4. Design filters that are cacheable
Maybe it’s just me, but I found this tip super cool. The ES devs encouraged us to think about filters that can be cacheable. For example, if you do a time-based range filter from 12am – Now(), you won’t gain any caching benefit. The filter is immediately invalidated as soon as you build it, since Now() is always changing.
Instead, you should build a 12am – 12am filter, even if the time right now is only 6pm. ElasticSearch will happily build the filter bitset in memory up to the most available time (6pm), and continually add new segments to the bitset as they become available. In this way, you’ve created a single filter bitset that is applicable to many different circumstances.
5. Scale out, not up
So this tip wasn’t explicitly stated, but it was a general feeling that I took away from the training. I’ve personally played with benchmarks and fiddling with various knobs that ElasticSearch provides, hoping to tune individual machines for better performance.
After the training, I feel this is ultimately not a worthy use of time. ElasticSearch has extremely sane defaults which are hard to beat. There are a few knobs you can twiddle (segments in a merge tier, or refresh interval, for example) but on the whole ES runs just about as well as it can.
Instead of mucking with settings and potentially making ElasticSearch less performant….your time is probably better spent optimizing your data (routing, index management, analyzers and queries) and simply provisioning a new node when your cluster start to struggle. This will boost your performance far higher than trying to determine the optimal lucene segment size.
Conclusion – Go Take The Class
I took about 40 pages of notes at the ES seminar. If you are trying to learn ElasticSearch, or improve your current skills, the training is easily the best time:knowledge ratio available. Having devs available to answer questions was great, and listening to the particular problems of other trainees was equally useful. It seems everyone is using ElasticSearch for a different purpose, which makes for some great learning questions.
Like this article? Share it with your friends.
Great summary of points.
I think the query_string query is a double edged sword. Its true that it can cause a lot of exceptions when users make mistakes, but in practice I have found it more helpful than not. Particularly for internal search tools where users want to build some pretty complex queries.
Mostly it comes down to UI. Providing Lucene syntax is a simple way to expose access to different document fields, and some sophisticated users want to construct complex queries. But the syntax is still pretty obscure, so I don’t think as many users think to use those fields as would benefit from them.
This UI problem is what started me down the path of building es-backbone. Faceted search combined with easy prompts for filtering different fields seems like a good way to provide the power of Lucene query syntax in a safer way.
Still a work in progress though. I shudder when I look at that design.
Very good point about UI, and ultimately, intended audience of the search. If you are targeting your own developers or other people within your own organization, it may make sense to utilize the power of a query_string. Especially for situations like internal dashboards where quick, concise querying is important.
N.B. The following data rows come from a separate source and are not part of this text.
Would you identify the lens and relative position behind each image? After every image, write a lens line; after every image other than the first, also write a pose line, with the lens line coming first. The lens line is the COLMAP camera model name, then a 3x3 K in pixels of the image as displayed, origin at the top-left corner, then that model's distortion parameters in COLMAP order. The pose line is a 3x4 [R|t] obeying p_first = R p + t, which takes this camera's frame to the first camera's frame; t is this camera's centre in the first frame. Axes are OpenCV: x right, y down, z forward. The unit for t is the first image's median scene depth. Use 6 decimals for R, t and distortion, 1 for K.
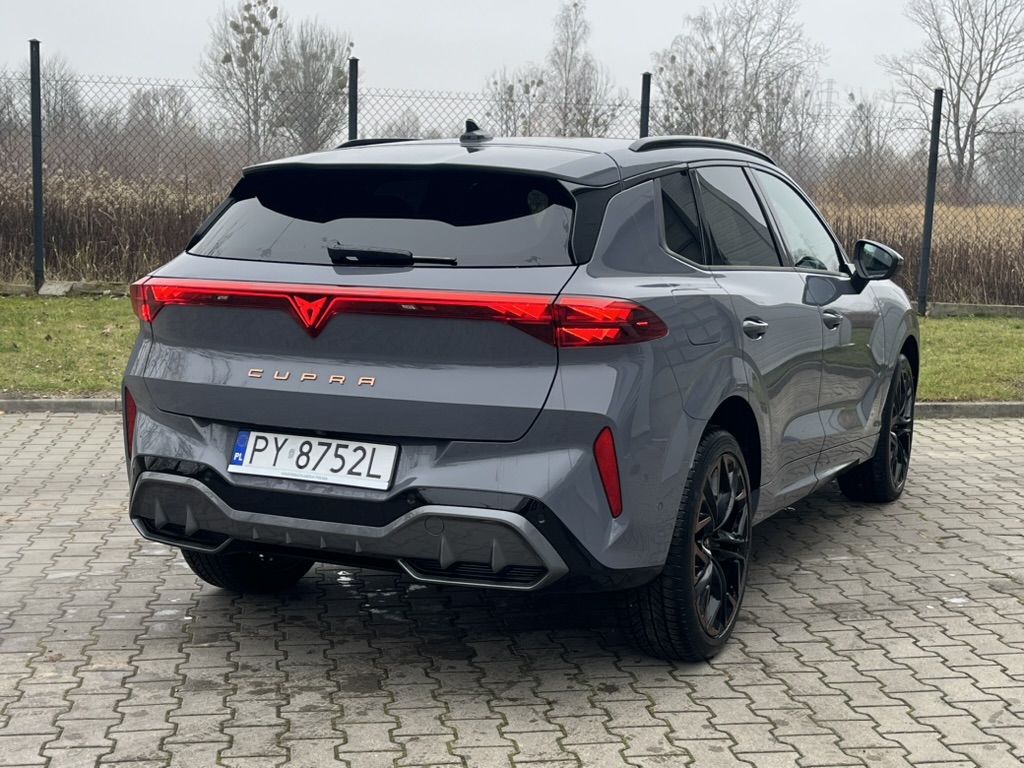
lens RADIAL K [[1492.1, 0, 512.0], [0, 1492.1, 384.0], [0, 0, 1]] dist [0.164151, -0.945731]
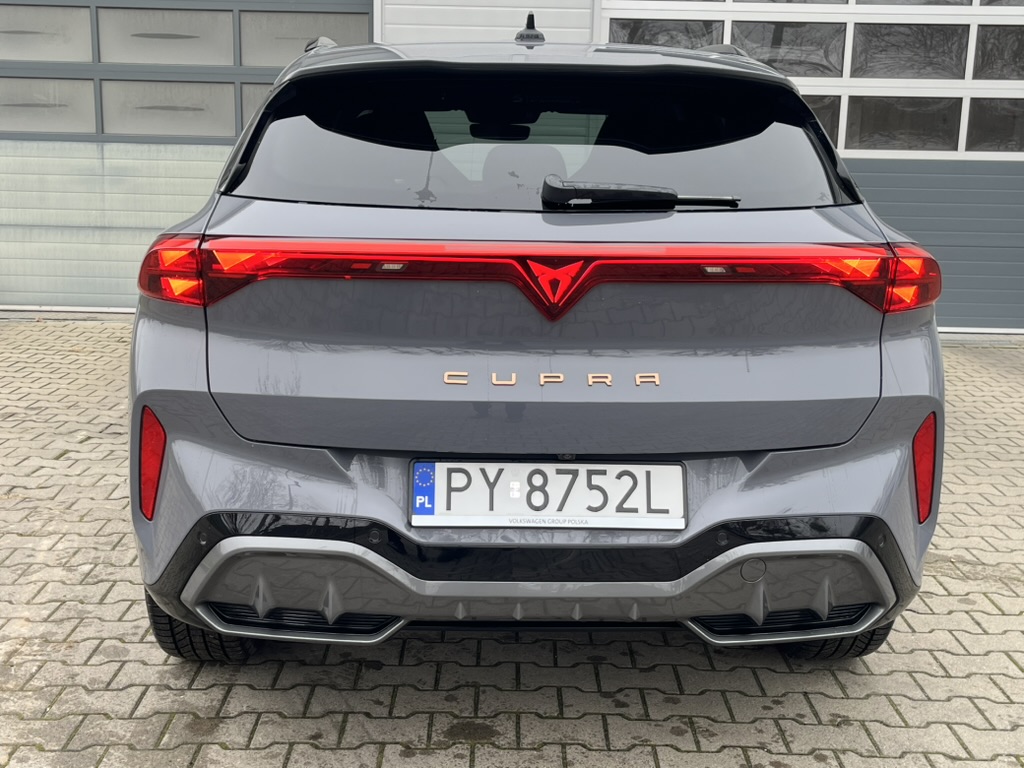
lens RADIAL K [[1376.9, 0, 512.0], [0, 1376.9, 384.0], [0, 0, 1]] dist [0.009583, 0.021550]
pose [[0.890692, -0.081565, 0.447230, -0.337898], [0.055329, 0.995909, 0.071440, -0.037180], [-0.451227, -0.038886, 0.891561, 0.349206]]
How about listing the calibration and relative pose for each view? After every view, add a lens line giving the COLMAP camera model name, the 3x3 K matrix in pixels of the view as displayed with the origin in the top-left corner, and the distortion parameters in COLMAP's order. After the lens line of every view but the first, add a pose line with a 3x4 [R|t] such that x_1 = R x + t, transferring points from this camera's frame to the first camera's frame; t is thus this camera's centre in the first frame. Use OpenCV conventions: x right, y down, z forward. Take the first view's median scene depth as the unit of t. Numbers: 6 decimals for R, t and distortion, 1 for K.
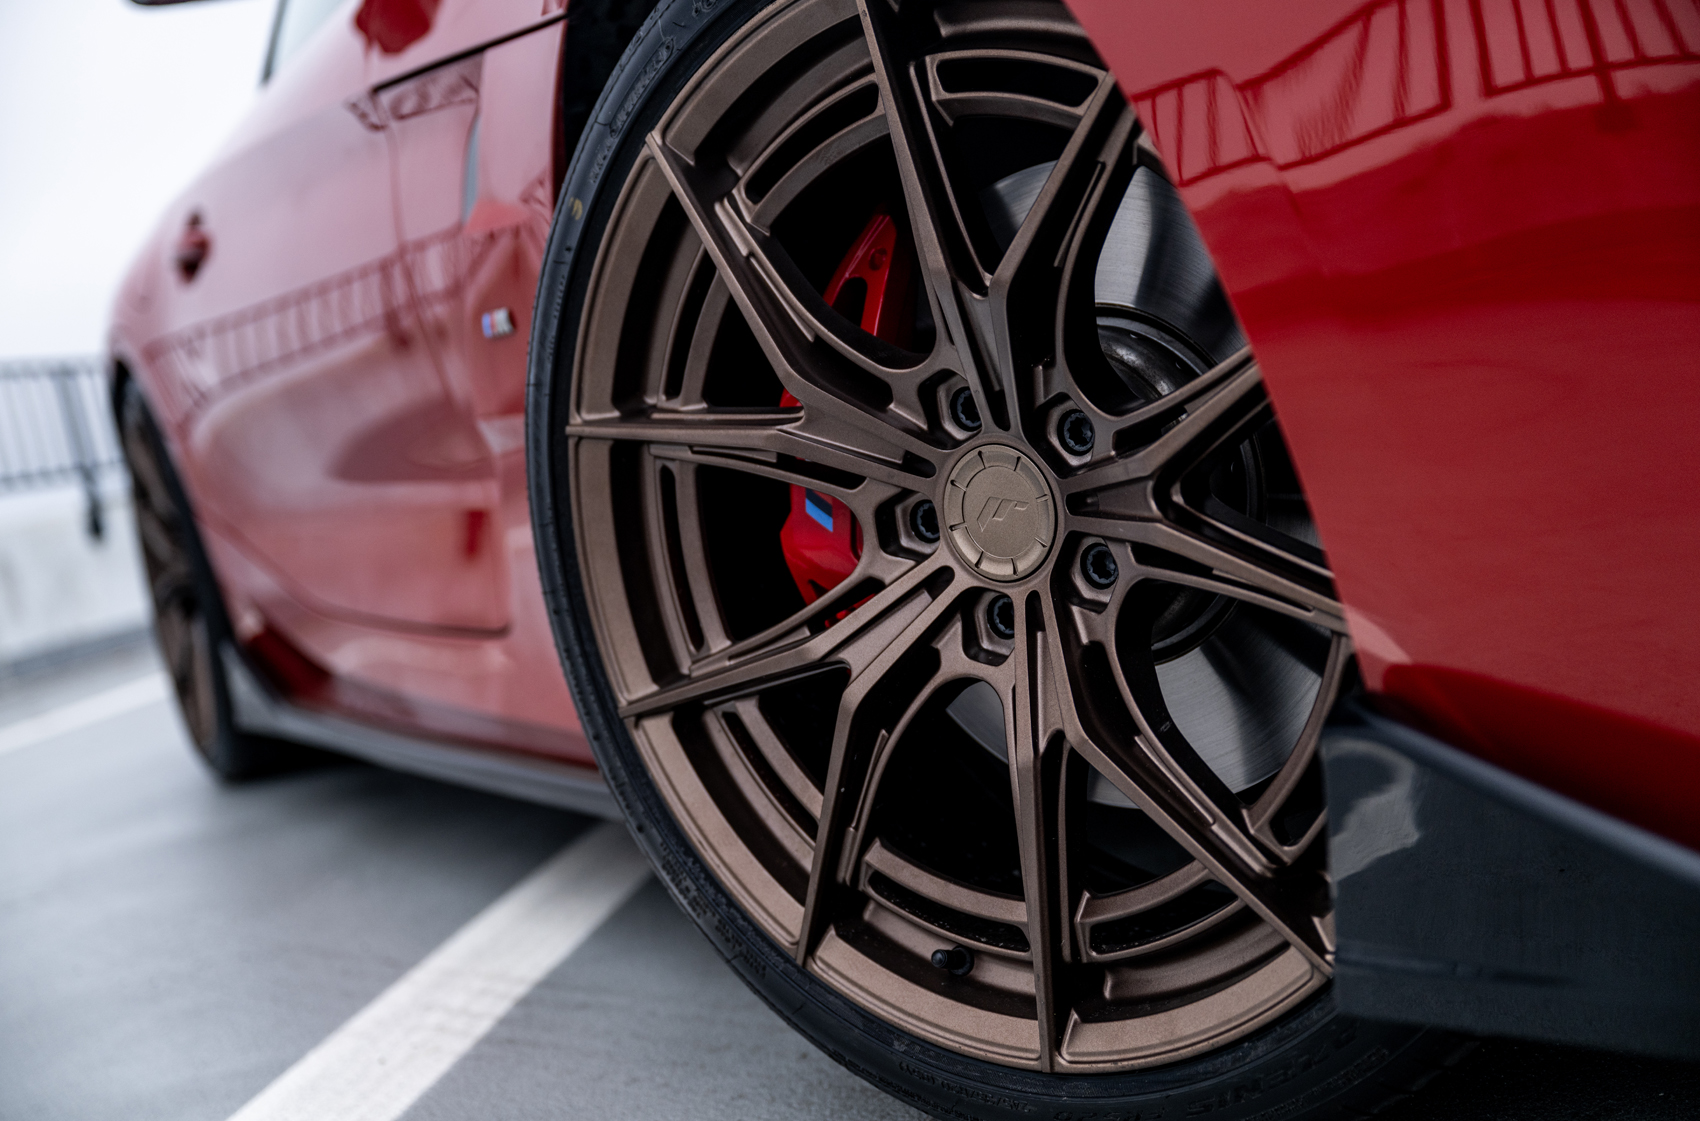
lens RADIAL K [[2217.7, 0, 850.0], [0, 2217.7, 560.5], [0, 0, 1]] dist [-0.005765, 0.005646]
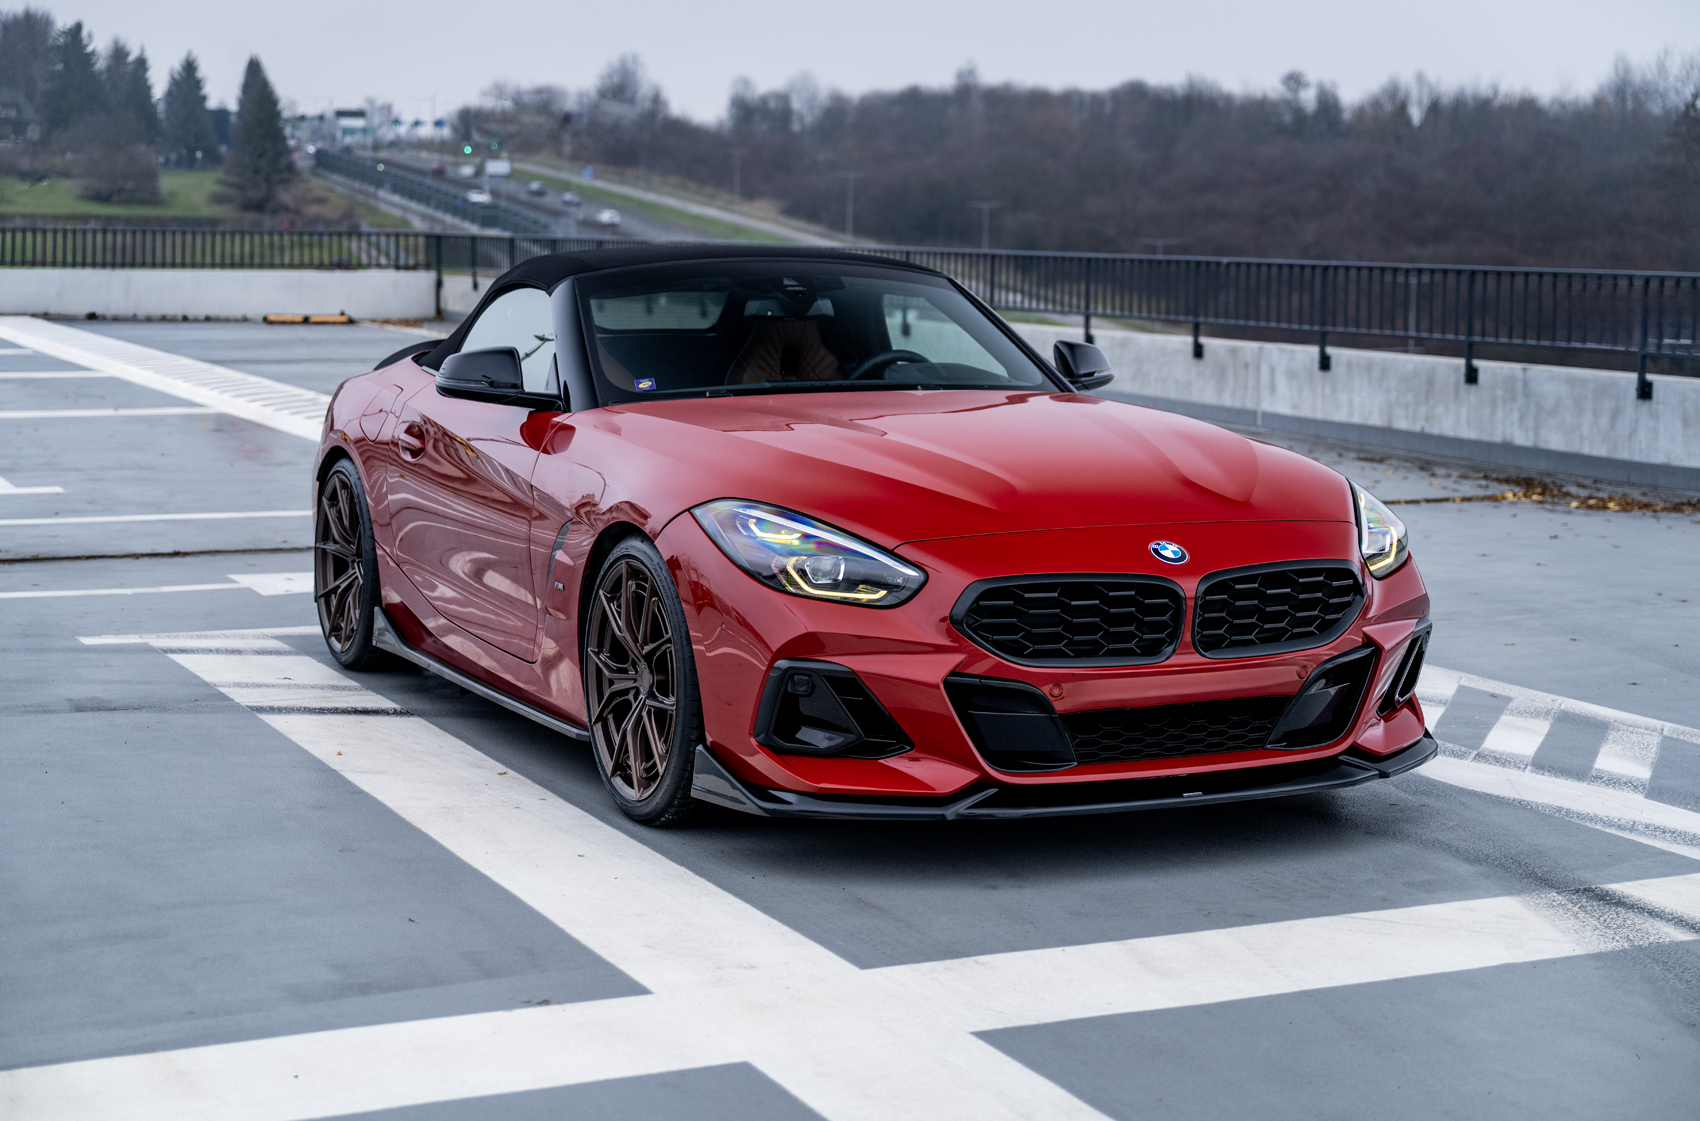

Whereas a public-facing searchbar that is probably overkill and dangerous.
ES-backbone looks interesting…I’ll definitely take a look this weekend and play around. Thanks for stopping by to comment, I really enjoyed your post on the ES training!
Actually, I think the query_string is very useful even in such situations where you have to provide full power of it for uneducated (or overeducated) users. In this case the real ElasticSearch query_string should be created on the backend after pre-processing users’ queries with a custom middleware, so kind of wrapping and filtering before execution.